Lo habìa dicho, nos lo había anunciado: él también iba a morir. Pero no le dimos bola. Funcionó la negación -mecanismo de defensa tan comprensible-.
Ahora sabemos cómo es la soledad porque Luis a nuestro lado no está. O, más bien, hoy no podemos sino creer que Luis a nuestro lado no está, pero sabemos -ya nos reconfortará saber- que él ya nunca ha de morir.
El Flaco se va dejando la belleza mejorada. Con su poesía, con su música, con el poder conmovedor del amor que brotaba de su inspiración -que era una brisa suave cuando cantaba Durazno o Todas las hojas o Plegaria o La Montaña y era un huracán cuando rockeaba Me gusta ese tajo o Cheques o Postcrucificción. Porque cuando rockeaba nadie rockeaba como Luis, con esos riffs de su viola rabiosa, El Flaco le ofreció al universo una versión extrema, abrumadora de la belleza.
“Es tan hermoso, tan hermoso…”, le dijo la Negra, hipnotizada, una vez que grabaron juntos Barro tal vez -y eso que la Negra conocía la belleza como que la paría cada vez que cantaba.
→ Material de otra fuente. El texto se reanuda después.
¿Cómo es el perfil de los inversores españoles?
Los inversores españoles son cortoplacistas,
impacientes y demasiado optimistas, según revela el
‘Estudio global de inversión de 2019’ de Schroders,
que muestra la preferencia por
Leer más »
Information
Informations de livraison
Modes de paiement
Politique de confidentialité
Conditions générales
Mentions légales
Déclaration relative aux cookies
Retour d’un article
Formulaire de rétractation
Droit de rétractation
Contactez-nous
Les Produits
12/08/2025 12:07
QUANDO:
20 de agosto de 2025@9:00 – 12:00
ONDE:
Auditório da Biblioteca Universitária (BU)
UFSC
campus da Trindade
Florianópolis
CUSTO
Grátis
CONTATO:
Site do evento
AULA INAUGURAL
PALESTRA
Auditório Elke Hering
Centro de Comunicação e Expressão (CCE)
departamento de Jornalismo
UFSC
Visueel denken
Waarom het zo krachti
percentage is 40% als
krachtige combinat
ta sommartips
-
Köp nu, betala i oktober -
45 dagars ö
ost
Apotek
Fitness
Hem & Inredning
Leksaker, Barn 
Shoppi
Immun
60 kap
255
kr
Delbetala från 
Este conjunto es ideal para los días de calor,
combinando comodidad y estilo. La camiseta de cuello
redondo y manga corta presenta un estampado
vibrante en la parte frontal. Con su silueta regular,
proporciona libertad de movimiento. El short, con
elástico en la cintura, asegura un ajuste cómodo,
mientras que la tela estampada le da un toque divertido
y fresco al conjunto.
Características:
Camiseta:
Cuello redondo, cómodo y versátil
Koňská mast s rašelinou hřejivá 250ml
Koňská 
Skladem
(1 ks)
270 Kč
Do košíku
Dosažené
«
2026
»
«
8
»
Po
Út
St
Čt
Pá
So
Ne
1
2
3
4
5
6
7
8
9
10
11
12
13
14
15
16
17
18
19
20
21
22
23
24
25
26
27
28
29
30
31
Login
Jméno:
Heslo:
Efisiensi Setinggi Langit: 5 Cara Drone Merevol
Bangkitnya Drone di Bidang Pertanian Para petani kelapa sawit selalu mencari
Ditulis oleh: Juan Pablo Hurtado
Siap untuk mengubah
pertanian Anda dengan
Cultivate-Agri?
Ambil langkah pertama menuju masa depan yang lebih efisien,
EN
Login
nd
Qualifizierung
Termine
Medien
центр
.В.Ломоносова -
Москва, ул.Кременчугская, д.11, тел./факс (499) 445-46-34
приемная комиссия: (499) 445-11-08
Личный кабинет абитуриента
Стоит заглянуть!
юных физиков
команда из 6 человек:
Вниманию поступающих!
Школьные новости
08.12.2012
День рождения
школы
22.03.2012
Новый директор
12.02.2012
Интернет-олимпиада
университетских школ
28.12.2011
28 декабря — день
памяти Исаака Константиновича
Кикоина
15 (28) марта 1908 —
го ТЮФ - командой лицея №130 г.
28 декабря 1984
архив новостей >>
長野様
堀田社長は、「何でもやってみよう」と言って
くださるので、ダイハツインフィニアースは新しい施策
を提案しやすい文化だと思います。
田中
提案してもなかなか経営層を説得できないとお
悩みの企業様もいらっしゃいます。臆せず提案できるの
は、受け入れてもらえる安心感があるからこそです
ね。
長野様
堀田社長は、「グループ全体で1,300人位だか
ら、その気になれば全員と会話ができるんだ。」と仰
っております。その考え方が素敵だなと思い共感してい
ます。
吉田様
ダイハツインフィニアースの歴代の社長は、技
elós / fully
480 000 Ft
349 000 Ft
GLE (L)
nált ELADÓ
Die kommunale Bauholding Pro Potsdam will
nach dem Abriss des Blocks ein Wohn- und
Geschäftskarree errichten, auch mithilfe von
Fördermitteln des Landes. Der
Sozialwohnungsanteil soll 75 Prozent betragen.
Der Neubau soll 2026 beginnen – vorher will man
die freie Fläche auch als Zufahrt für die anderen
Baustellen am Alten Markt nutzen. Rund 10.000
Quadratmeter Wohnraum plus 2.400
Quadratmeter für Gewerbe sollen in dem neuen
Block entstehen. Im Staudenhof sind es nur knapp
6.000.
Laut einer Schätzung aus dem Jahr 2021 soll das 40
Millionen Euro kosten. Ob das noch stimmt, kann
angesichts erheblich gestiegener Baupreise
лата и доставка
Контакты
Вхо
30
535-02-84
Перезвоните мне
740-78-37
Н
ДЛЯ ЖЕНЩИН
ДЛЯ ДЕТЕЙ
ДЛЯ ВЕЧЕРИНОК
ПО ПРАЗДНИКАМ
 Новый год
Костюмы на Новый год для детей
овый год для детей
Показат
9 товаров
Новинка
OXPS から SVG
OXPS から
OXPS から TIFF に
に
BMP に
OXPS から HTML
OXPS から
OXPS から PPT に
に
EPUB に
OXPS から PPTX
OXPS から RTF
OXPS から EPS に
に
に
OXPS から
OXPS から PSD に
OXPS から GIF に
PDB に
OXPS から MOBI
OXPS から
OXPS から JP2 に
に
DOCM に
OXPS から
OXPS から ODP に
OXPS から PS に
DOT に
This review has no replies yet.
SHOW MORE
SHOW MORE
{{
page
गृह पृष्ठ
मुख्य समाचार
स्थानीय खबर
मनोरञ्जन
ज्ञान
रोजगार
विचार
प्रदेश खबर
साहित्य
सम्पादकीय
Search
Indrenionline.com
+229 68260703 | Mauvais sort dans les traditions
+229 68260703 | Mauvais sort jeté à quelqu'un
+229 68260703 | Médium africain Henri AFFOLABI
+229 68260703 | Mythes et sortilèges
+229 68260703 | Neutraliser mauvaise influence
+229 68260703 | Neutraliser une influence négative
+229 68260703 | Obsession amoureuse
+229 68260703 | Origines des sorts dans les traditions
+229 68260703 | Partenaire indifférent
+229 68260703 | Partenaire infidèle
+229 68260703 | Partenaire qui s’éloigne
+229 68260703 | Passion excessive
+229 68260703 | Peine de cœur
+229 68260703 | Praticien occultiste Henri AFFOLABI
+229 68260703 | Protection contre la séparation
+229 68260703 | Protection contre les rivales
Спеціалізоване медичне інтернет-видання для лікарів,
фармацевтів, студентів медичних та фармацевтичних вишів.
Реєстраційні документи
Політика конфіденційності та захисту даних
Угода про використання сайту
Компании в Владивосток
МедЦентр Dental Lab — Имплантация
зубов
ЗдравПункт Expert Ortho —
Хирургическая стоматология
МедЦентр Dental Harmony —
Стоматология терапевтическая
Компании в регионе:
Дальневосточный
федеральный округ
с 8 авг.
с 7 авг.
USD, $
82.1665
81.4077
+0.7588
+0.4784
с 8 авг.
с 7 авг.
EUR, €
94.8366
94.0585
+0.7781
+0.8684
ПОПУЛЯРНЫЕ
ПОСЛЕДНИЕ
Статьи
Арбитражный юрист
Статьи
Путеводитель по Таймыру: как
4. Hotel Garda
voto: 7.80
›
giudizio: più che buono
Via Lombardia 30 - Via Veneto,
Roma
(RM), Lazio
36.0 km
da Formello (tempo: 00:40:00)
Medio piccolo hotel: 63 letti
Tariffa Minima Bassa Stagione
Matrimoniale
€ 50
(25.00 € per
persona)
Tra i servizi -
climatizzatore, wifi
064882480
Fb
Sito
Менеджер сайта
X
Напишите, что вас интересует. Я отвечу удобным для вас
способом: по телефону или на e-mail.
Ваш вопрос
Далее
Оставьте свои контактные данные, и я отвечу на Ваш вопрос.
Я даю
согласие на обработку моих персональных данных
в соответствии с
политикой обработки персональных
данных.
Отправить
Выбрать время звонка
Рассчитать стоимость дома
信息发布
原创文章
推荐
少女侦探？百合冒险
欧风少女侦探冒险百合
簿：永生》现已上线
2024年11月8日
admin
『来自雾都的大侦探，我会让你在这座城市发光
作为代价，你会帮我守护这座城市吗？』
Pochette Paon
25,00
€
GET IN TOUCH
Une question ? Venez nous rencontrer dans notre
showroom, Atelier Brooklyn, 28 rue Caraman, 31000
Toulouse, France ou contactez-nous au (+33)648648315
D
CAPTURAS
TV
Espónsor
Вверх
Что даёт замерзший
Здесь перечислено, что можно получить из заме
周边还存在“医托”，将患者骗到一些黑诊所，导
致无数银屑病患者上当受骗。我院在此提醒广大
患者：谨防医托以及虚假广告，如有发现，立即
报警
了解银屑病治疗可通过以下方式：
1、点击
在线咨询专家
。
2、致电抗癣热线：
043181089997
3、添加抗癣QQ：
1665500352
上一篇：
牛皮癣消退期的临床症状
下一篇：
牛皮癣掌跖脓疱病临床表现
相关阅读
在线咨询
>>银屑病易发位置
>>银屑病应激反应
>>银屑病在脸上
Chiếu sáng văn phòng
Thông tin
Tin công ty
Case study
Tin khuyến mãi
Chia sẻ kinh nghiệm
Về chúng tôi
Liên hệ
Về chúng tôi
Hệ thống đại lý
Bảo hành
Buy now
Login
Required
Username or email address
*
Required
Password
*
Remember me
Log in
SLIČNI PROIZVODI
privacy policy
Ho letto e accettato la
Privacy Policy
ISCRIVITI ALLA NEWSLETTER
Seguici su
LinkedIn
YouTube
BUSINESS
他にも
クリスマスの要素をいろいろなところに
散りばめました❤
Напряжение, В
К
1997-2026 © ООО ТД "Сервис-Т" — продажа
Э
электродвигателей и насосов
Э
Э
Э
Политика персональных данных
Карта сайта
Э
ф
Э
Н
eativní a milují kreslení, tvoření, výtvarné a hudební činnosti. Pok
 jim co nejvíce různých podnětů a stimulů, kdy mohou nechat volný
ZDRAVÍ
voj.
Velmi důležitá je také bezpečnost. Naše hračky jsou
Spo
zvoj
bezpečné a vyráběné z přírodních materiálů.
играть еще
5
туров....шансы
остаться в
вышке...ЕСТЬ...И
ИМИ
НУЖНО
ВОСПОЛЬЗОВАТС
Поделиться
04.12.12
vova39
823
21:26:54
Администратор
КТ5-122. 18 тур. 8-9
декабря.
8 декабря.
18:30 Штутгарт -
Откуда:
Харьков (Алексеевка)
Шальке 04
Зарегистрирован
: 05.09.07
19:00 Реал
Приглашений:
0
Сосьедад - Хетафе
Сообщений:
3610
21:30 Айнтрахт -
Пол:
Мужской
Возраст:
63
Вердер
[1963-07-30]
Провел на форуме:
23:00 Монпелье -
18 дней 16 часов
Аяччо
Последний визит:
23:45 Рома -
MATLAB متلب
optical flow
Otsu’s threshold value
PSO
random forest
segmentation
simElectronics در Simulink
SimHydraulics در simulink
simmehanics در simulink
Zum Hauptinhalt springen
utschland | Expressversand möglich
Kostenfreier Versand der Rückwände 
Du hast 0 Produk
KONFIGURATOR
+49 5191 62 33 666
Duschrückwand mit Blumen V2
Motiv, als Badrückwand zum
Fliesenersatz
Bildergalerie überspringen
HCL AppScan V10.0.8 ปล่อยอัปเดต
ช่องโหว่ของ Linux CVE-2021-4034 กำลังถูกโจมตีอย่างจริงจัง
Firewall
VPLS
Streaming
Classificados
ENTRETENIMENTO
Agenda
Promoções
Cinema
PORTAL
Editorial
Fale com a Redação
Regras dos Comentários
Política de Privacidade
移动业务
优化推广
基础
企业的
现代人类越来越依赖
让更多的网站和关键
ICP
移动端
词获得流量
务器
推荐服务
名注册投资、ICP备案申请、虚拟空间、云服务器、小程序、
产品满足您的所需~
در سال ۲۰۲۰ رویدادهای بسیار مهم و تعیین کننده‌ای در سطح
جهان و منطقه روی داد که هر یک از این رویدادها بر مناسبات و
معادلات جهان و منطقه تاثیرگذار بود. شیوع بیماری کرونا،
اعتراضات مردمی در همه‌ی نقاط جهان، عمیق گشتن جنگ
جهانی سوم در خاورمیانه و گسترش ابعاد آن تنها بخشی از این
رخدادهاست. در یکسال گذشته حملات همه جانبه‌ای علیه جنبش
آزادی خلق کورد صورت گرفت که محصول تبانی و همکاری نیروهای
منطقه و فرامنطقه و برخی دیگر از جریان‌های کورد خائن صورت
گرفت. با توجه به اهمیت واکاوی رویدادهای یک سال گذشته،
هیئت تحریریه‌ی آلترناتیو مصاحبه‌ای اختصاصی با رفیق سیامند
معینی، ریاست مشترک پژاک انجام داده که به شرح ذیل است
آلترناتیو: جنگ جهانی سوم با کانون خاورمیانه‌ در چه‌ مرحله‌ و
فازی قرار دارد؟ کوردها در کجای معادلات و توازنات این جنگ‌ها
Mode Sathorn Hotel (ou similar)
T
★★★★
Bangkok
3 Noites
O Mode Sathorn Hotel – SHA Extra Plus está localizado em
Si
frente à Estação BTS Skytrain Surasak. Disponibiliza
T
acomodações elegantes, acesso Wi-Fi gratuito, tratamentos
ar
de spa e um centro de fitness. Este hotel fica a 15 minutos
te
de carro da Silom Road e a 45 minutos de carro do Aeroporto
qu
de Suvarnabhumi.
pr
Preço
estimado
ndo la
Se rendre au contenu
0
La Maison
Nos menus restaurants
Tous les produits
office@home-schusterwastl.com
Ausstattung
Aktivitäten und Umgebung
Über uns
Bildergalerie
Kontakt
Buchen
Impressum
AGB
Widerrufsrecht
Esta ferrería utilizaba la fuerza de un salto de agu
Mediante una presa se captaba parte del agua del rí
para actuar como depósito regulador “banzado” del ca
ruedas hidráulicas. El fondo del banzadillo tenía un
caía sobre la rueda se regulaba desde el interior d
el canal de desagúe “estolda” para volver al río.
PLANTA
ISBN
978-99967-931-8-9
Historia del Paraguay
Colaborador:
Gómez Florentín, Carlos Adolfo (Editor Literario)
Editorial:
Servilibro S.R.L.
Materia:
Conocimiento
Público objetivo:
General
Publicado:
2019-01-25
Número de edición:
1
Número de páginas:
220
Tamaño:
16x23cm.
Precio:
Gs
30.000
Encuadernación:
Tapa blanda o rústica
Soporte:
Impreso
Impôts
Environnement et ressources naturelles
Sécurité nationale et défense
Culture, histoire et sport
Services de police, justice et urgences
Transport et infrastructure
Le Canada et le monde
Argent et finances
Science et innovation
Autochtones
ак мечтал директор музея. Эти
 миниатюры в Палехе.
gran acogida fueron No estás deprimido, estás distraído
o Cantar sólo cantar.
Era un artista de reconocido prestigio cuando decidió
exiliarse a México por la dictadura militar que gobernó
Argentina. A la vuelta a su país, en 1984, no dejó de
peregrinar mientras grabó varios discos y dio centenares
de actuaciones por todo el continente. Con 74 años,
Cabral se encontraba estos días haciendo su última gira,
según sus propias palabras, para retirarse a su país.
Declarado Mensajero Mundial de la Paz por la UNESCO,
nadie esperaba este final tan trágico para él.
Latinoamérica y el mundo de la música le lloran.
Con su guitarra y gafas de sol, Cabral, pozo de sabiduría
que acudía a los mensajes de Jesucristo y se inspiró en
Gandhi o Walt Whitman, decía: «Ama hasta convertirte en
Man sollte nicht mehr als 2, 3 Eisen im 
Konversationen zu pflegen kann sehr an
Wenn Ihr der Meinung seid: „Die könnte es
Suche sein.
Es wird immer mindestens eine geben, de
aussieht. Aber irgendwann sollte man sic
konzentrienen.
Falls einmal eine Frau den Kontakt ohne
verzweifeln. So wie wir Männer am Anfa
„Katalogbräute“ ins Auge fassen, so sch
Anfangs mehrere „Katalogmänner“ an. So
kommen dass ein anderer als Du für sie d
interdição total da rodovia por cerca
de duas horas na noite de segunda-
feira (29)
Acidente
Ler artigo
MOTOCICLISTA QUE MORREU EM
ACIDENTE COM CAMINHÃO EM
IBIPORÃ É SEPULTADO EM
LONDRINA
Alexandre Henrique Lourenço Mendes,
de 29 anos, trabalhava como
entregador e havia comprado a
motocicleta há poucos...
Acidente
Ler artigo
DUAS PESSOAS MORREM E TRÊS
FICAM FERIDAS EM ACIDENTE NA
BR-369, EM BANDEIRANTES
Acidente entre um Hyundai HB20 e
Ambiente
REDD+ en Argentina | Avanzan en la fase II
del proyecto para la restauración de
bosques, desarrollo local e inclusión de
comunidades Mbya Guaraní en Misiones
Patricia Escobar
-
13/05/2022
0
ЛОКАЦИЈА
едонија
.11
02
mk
Mi hermano Eduardo me llevó de muy pendejo a ver al Flaco. Amanecían los 80 y me llevaba a ver a Jade. Y me hacía escuchar aquellos entrañables discos de vinilo. Gracias a mi hermano podría hacer varias remeras: yo lo vi cantar, yo lo vi brillar, yo lo vi zapar, yo no le pedí Muchacha, yo lo vi mil veces y flasheé las mil veces que lo vi y me lo guardé en el corazón, que hoy es un durazno que sangra.